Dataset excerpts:
------------
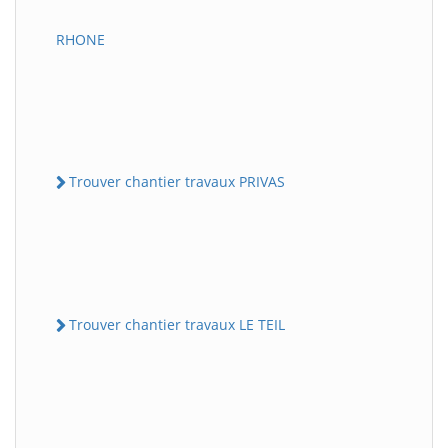
RHONE
Trouver chantier travaux PRIVAS
Trouver chantier travaux LE TEIL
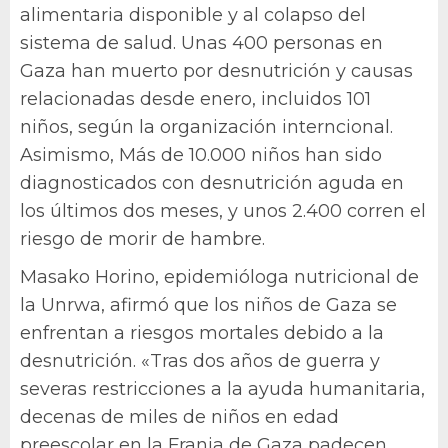
alimentaria disponible y al colapso del
sistema de salud. Unas 400 personas en
Gaza han muerto por desnutrición y causas
relacionadas desde enero, incluidos 101
niños, según la organización interncional.
Asimismo, Más de 10.000 niños han sido
diagnosticados con desnutrición aguda en
los últimos dos meses, y unos 2.400 corren el
riesgo de morir de hambre.
Masako Horino, epidemióloga nutricional de
la Unrwa, afirmó que los niños de Gaza se
enfrentan a riesgos mortales debido a la
desnutrición. «Tras dos años de guerra y
severas restricciones a la ayuda humanitaria,
decenas de miles de niños en edad
preescolar en la Franja de Gaza padecen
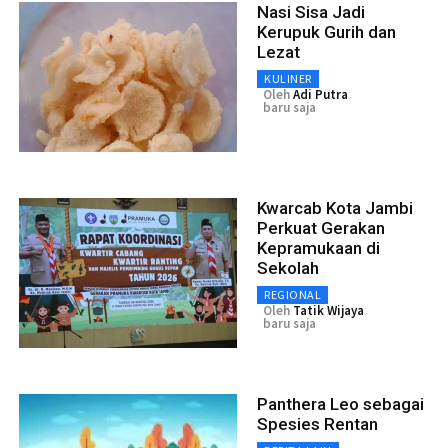
Nasi Sisa Jadi
Kerupuk Gurih dan
Lezat
KULINER
Oleh
Adi Putra
baru saja
Kwarcab Kota Jambi
Perkuat Gerakan
Kepramukaan di
Sekolah
REGIONAL
Oleh
Tatik Wijaya
baru saja
Panthera Leo sebagai
Spesies Rentan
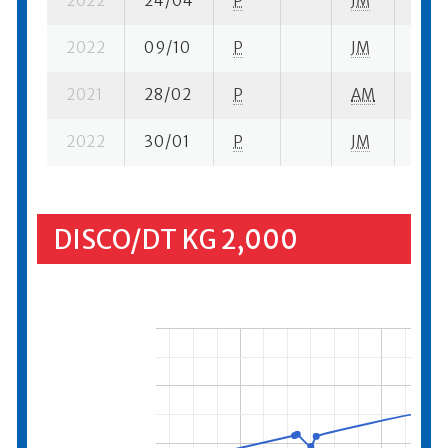
2022
24/04
P
JM
2 su-
2022
09/10
P
JM
2 su-
2021
28/02
P
AM
8 su-
2022
30/01
P
JM
5 su-
DISCO/DT KG 2,000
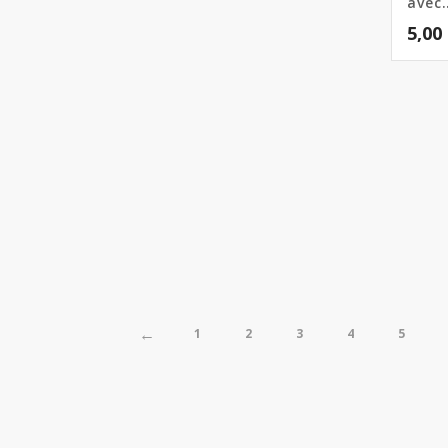
avec
5,00
←
1
2
3
4
5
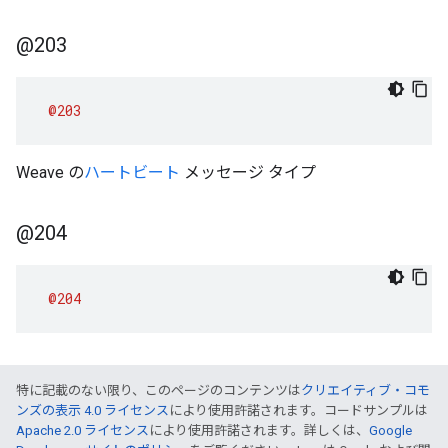
@203
@203
Weave の
ハートビート
メッセージ タイプ
@204
@204
特に記載のない限り、このページのコンテンツは
クリエイティブ・コモ
ンズの表示 4.0 ライセンス
により使用許諾されます。コードサンプルは
Apache 2.0 ライセンス
により使用許諾されます。詳しくは、
Google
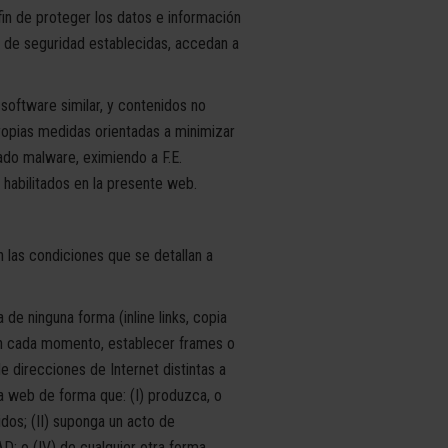
in de proteger los datos e información
s de seguridad establecidas, accedan a
software similar, y contenidos no
ropias medidas orientadas a minimizar
ado malware, eximiendo a F.E.
habilitados en la presente web.
 las condiciones que se detallan a
de ninguna forma (inline links, copia
e en cada momento, establecer frames o
e direcciones de Internet distintas a
na web de forma que: (I) produzca, o
dos; (II) suponga un acto de
AD; o (IV) de cualquier otra forma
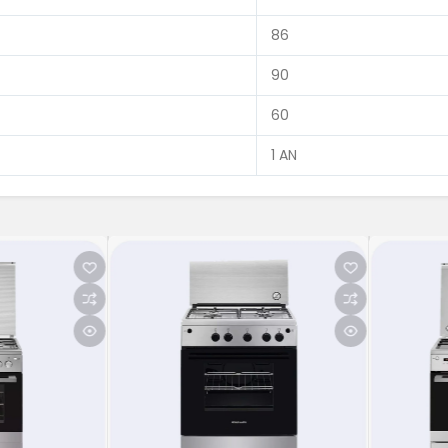
86
90
60
1 AN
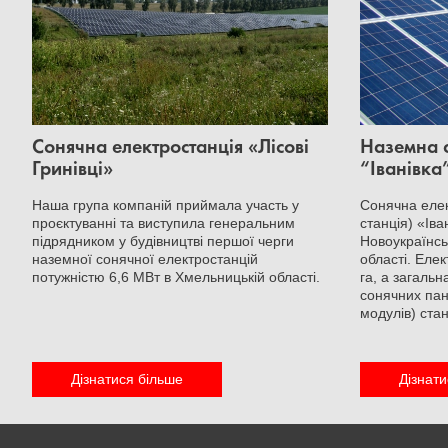
Сонячна електростанція «Лісові
Наземна с
Гринівці»
“Іванівка
Наша група компаній приймала участь у
Сонячна еле
проєктуванні та виступила генеральним
станція) «Ів
підрядником у будівництві першої черги
Новоукраїнсь
наземної сонячної електростанцій
області. Еле
потужністю 6,6 МВт в Хмельницькій області.
га, а загаль
сонячних па
модулів) ста
Дізнатися більше
Дізнати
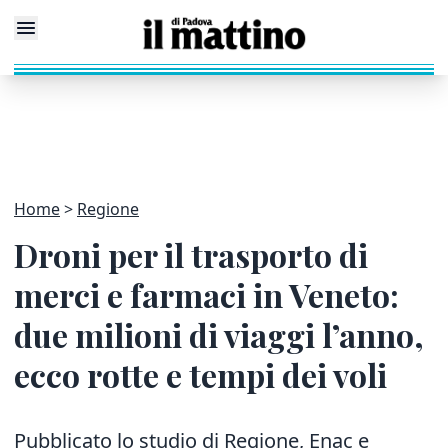
Home
Regione
Droni per il trasporto di
merci e farmaci in Veneto:
due milioni di viaggi l’anno,
ecco rotte e tempi dei voli
Pubblicato lo studio di Regione, Enac e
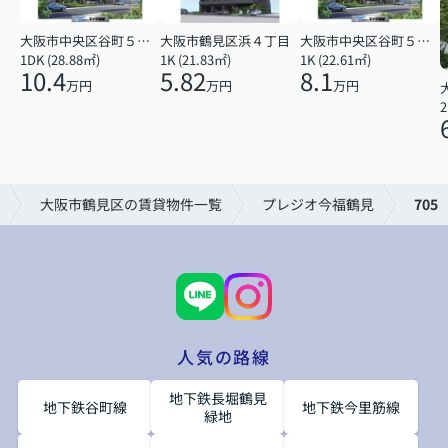
大阪市中央区谷町５丁目
大阪市鶴見区浜４丁目
大阪市中央区谷町５丁目
1DK (28.88㎡)
1K (21.83㎡)
1K (22.61㎡)
10.4
5.82
8.1
万円
万円
万円
2
大阪市鶴見区の賃貸物件一覧
プレジオ今福鶴見
705
人気の路線
地下鉄長堀鶴見
地下鉄谷町線
地下鉄今里筋線
緑地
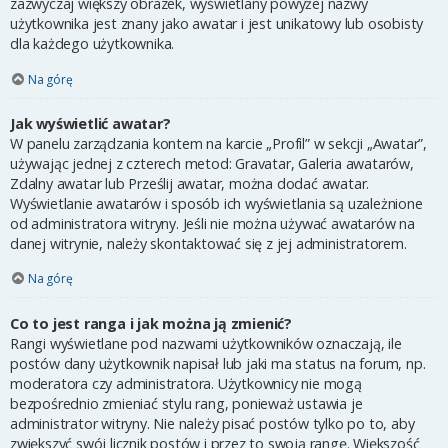
zazwyczaj większy obrazek, wyświetlany powyżej nazwy
użytkownika jest znany jako awatar i jest unikatowy lub osobisty
dla każdego użytkownika.
Na górę
Jak wyświetlić awatar?
W panelu zarządzania kontem na karcie „Profil” w sekcji „Awatar”,
używając jednej z czterech metod: Gravatar, Galeria awatarów,
Zdalny awatar lub Prześlij awatar, można dodać awatar.
Wyświetlanie awatarów i sposób ich wyświetlania są uzależnione
od administratora witryny. Jeśli nie można używać awatarów na
danej witrynie, należy skontaktować się z jej administratorem.
Na górę
Co to jest ranga i jak można ją zmienić?
Rangi wyświetlane pod nazwami użytkowników oznaczają, ile
postów dany użytkownik napisał lub jaki ma status na forum, np.
moderatora czy administratora. Użytkownicy nie mogą
bezpośrednio zmieniać stylu rang, ponieważ ustawia je
administrator witryny. Nie należy pisać postów tylko po to, aby
zwiększyć swój licznik postów i przez to swoją rangę. Większość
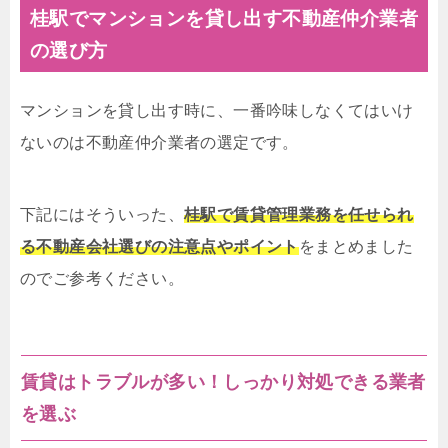
桂駅でマンションを貸し出す不動産仲介業者
の選び方
マンションを貸し出す時に、一番吟味しなくてはいけ
ないのは不動産仲介業者の選定です。
下記にはそういった、
桂駅で賃貸管理業務を任せられ
る不動産会社選びの注意点やポイント
をまとめました
のでご参考ください。
賃貸はトラブルが多い！しっかり対処できる業者
を選ぶ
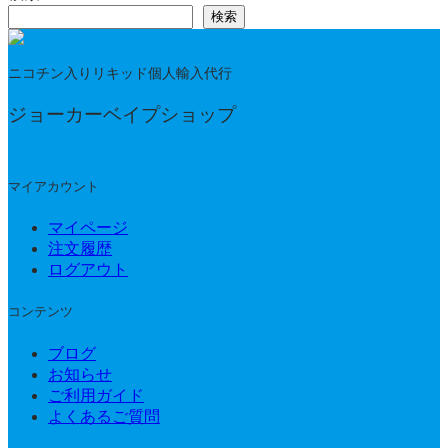
検索
ニコチン入りリキッド個人輸入代行
ジョーカーベイプショップ
マイアカウント
マイページ
注文履歴
ログアウト
コンテンツ
ブログ
お知らせ
ご利用ガイド
よくあるご質問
------------
Goal of the exercise – Say how many lines above hold the word "witryny", giving only the count.

Task answer – 2